__Collected data entries__:
<<<<

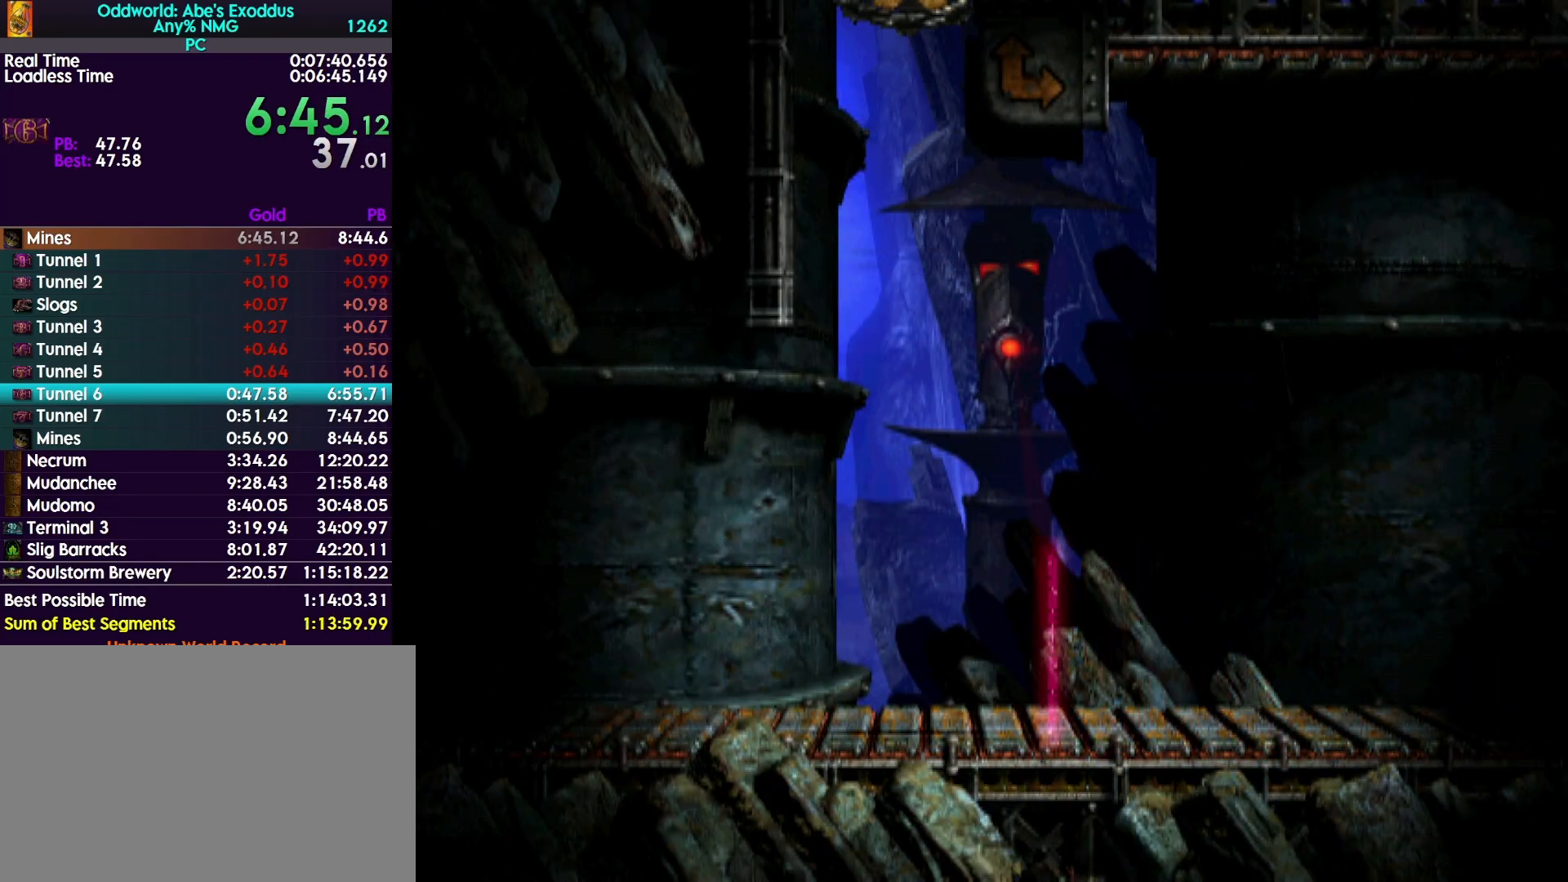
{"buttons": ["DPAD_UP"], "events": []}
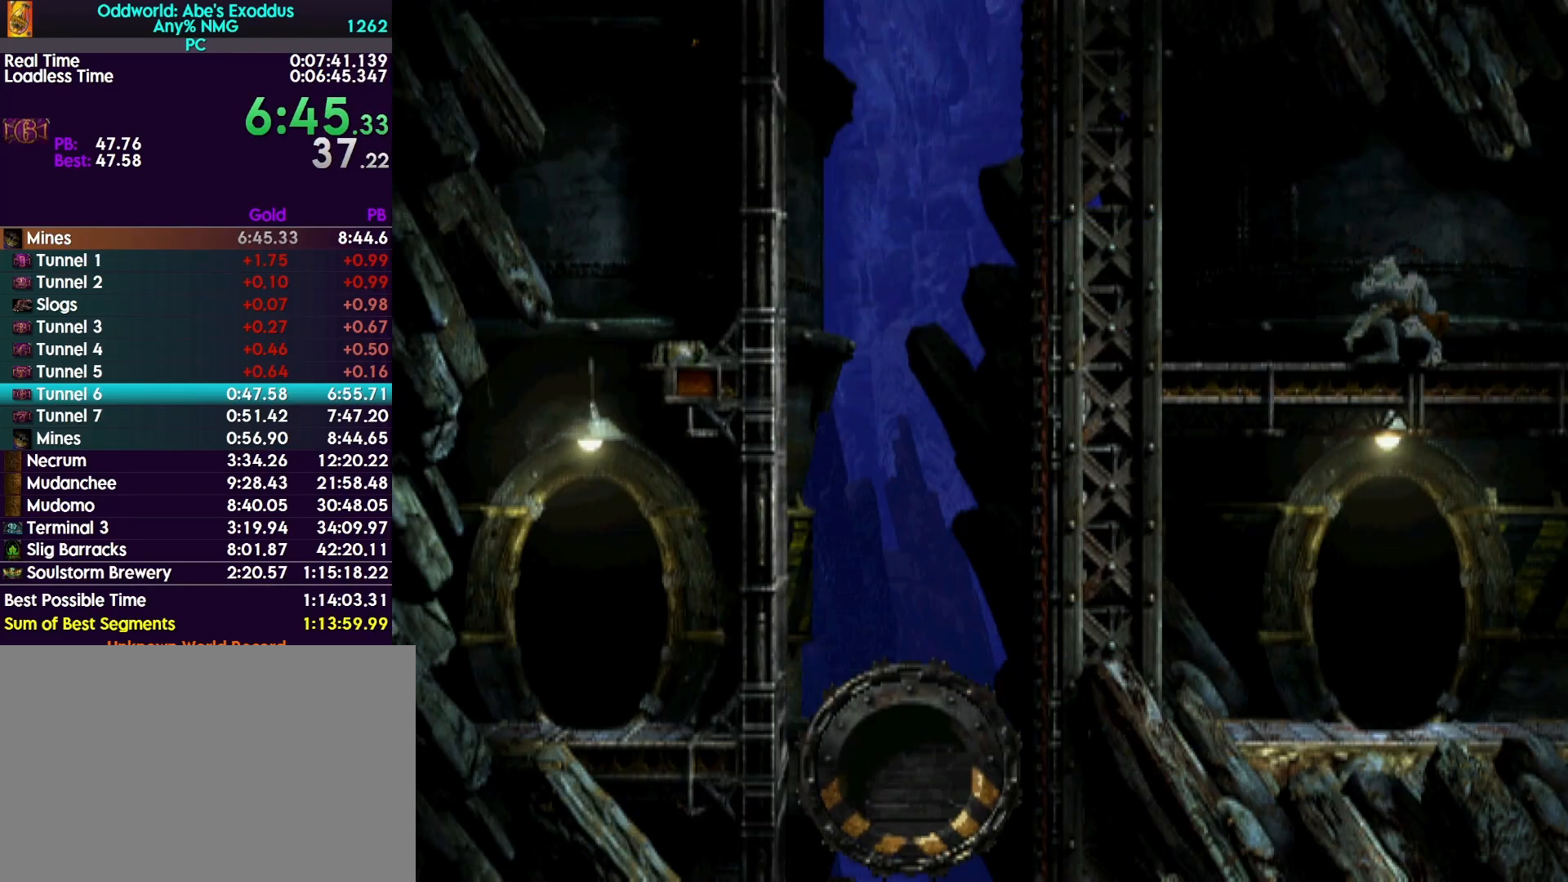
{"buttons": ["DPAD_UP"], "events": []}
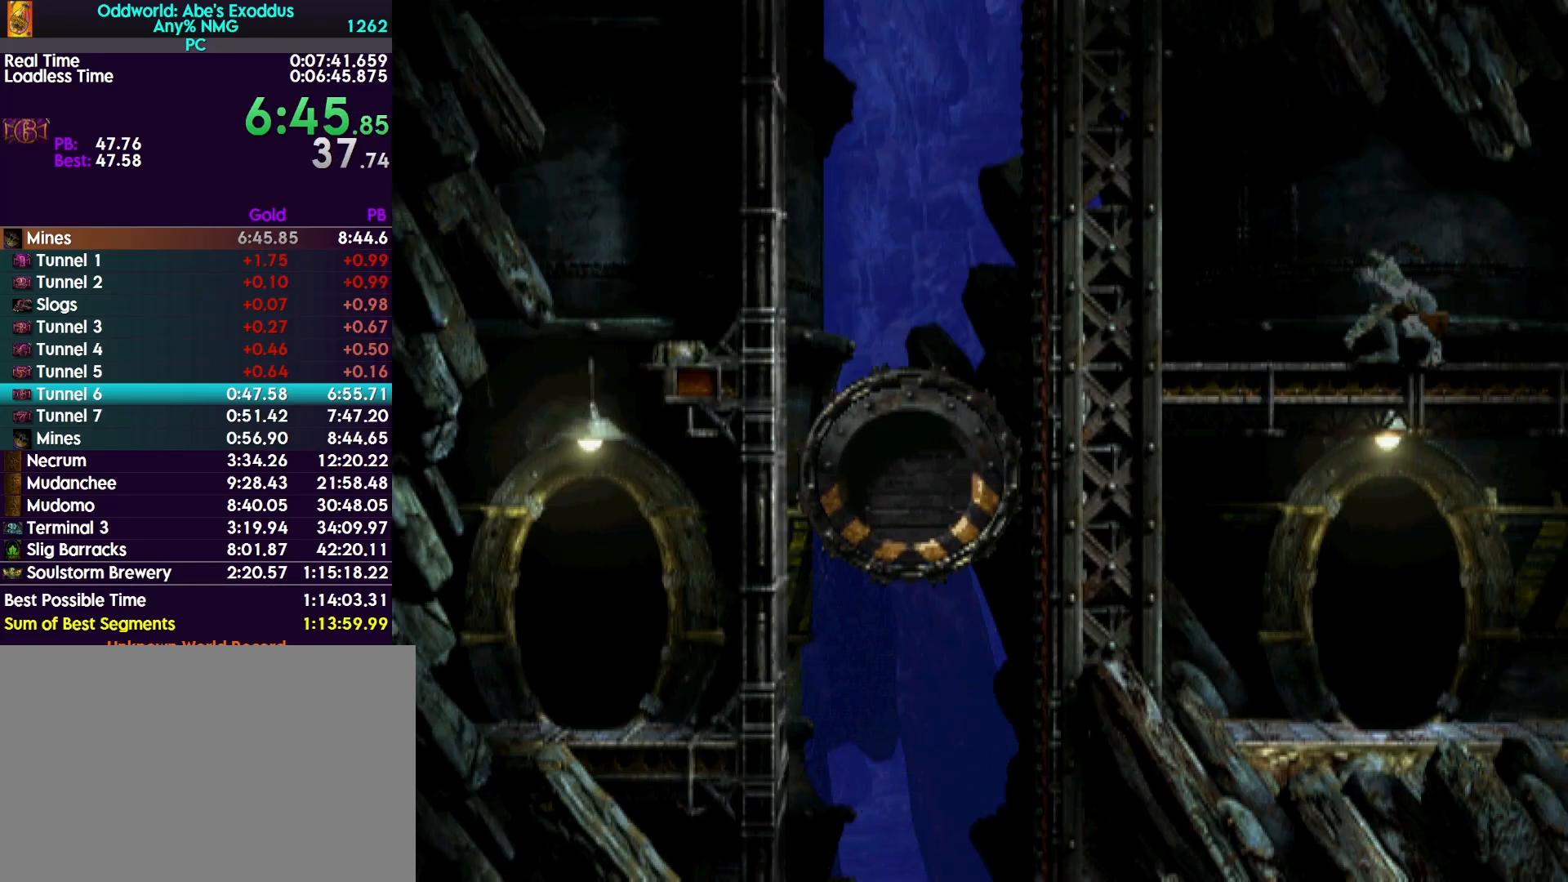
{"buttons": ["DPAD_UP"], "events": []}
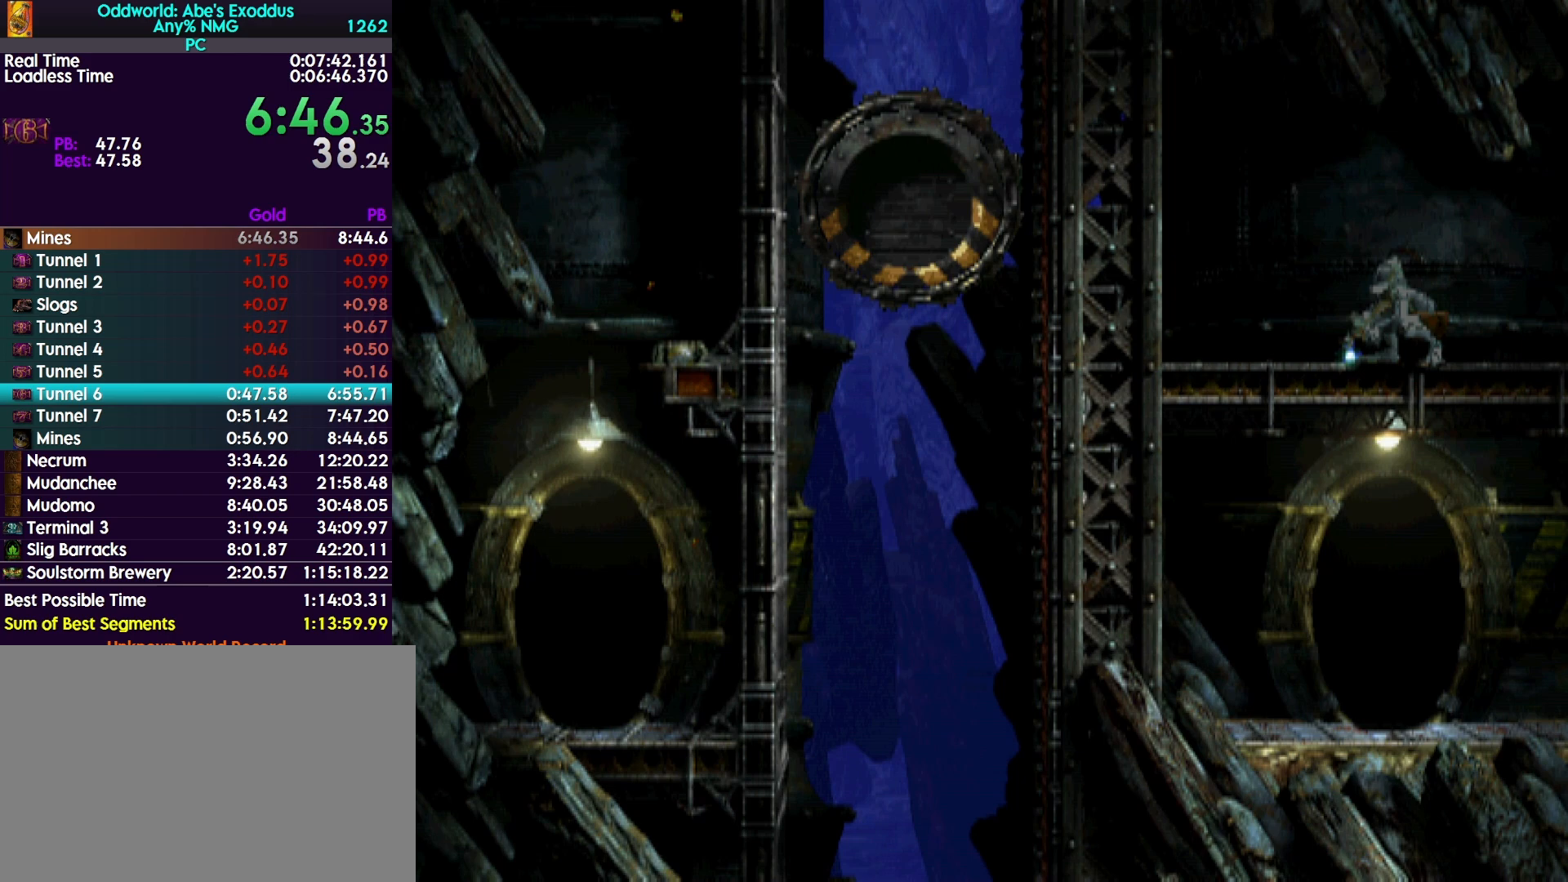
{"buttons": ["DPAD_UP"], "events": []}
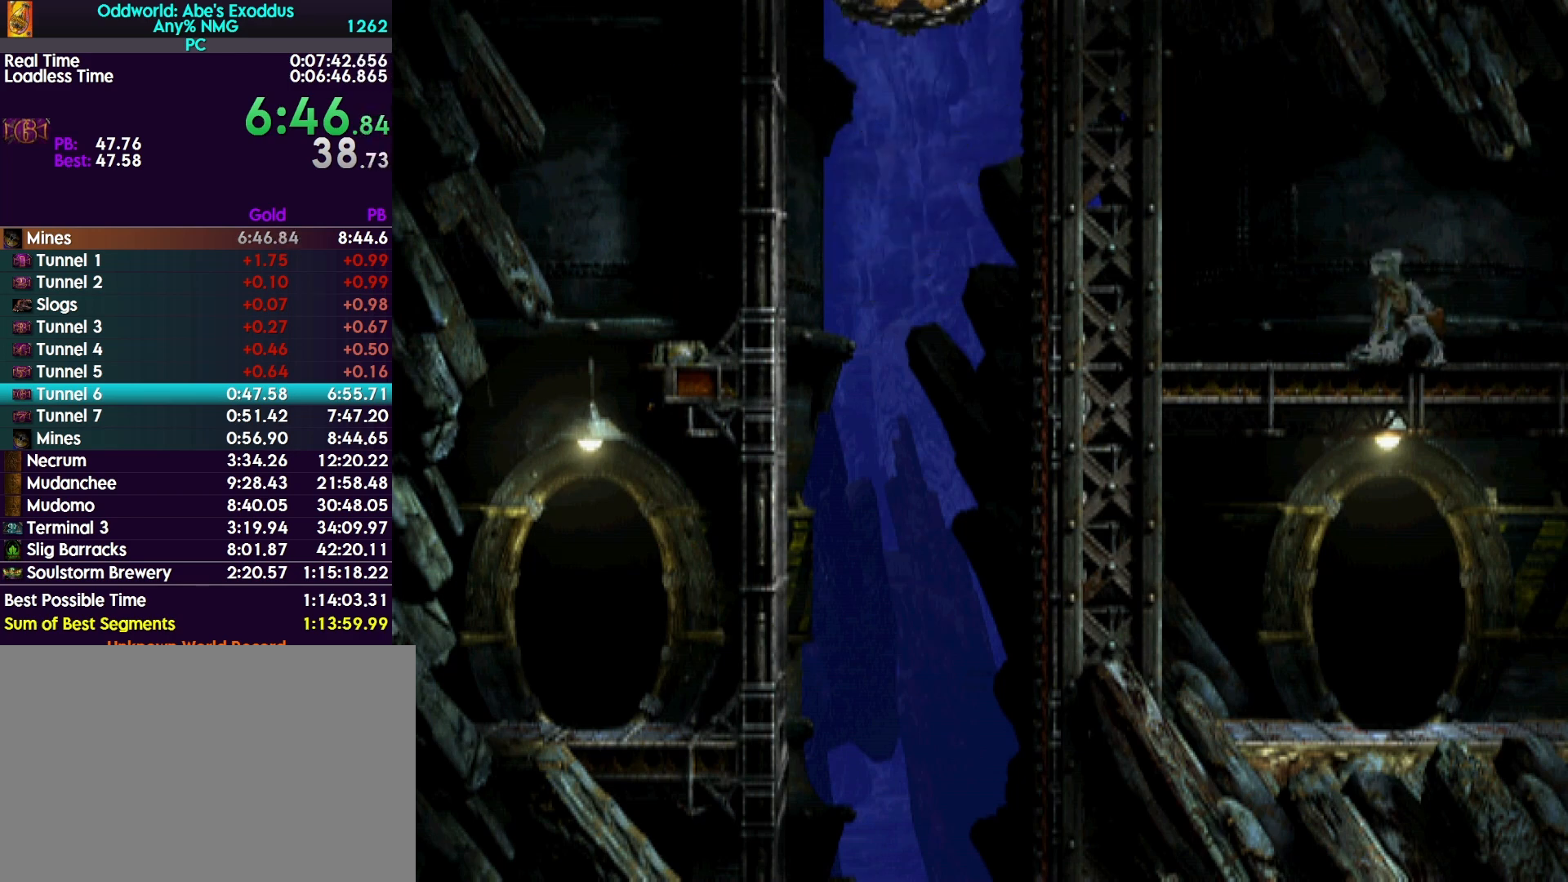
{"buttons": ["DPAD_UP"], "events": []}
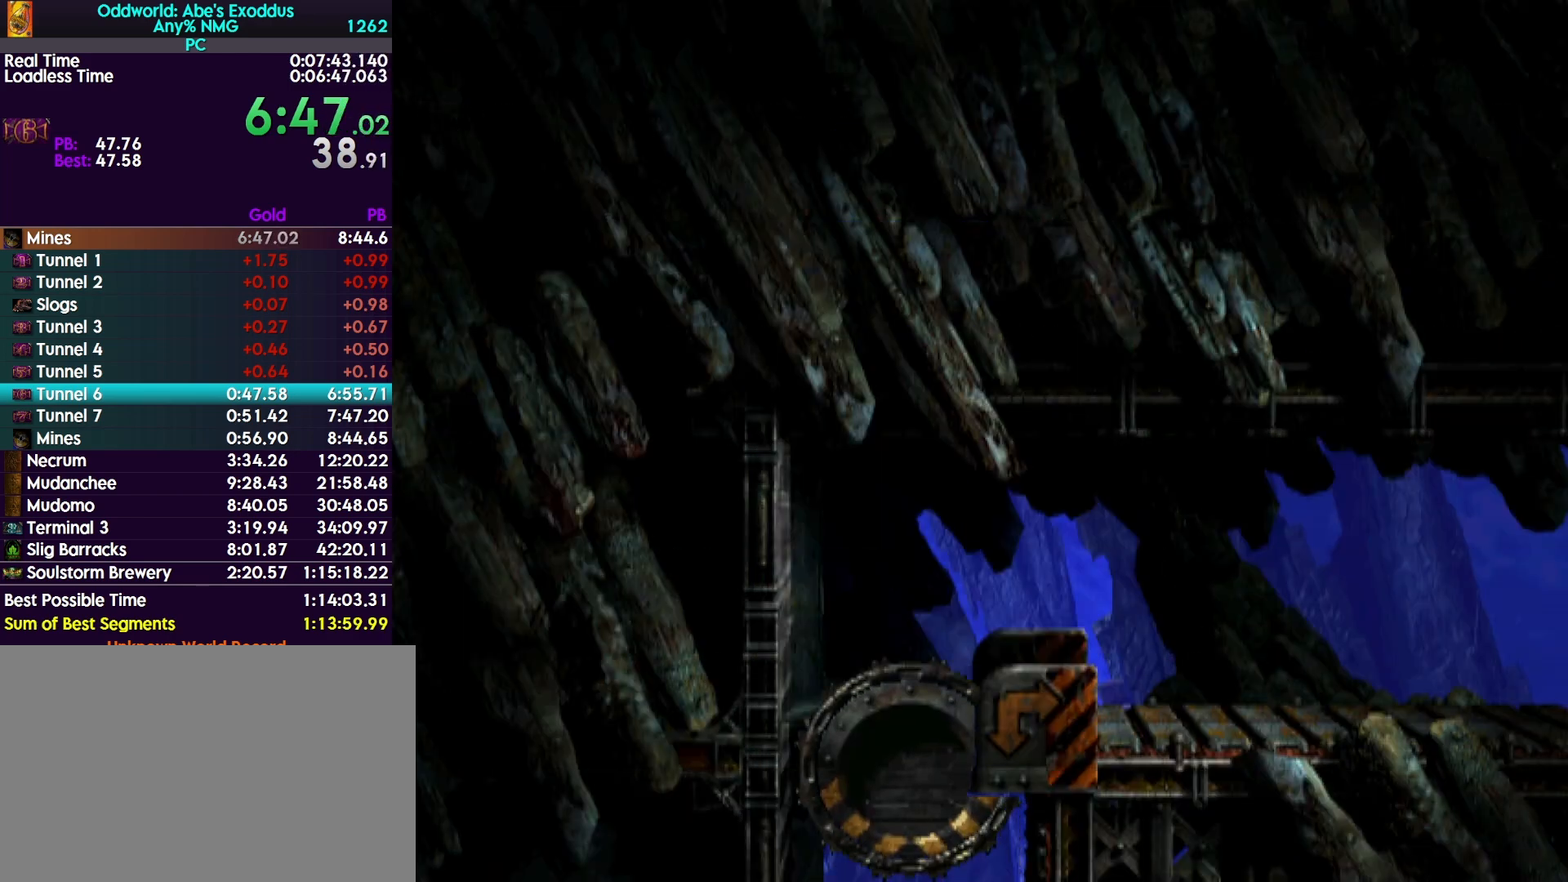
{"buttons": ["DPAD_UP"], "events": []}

>>>>

__Task requirements__:
Output all entries unchanged; skip the pictures.

__Output below__:
{"buttons": ["DPAD_UP"], "events": []}
{"buttons": ["DPAD_UP"], "events": []}
{"buttons": ["DPAD_UP"], "events": []}
{"buttons": ["DPAD_UP"], "events": []}
{"buttons": ["DPAD_UP"], "events": []}
{"buttons": ["DPAD_UP"], "events": []}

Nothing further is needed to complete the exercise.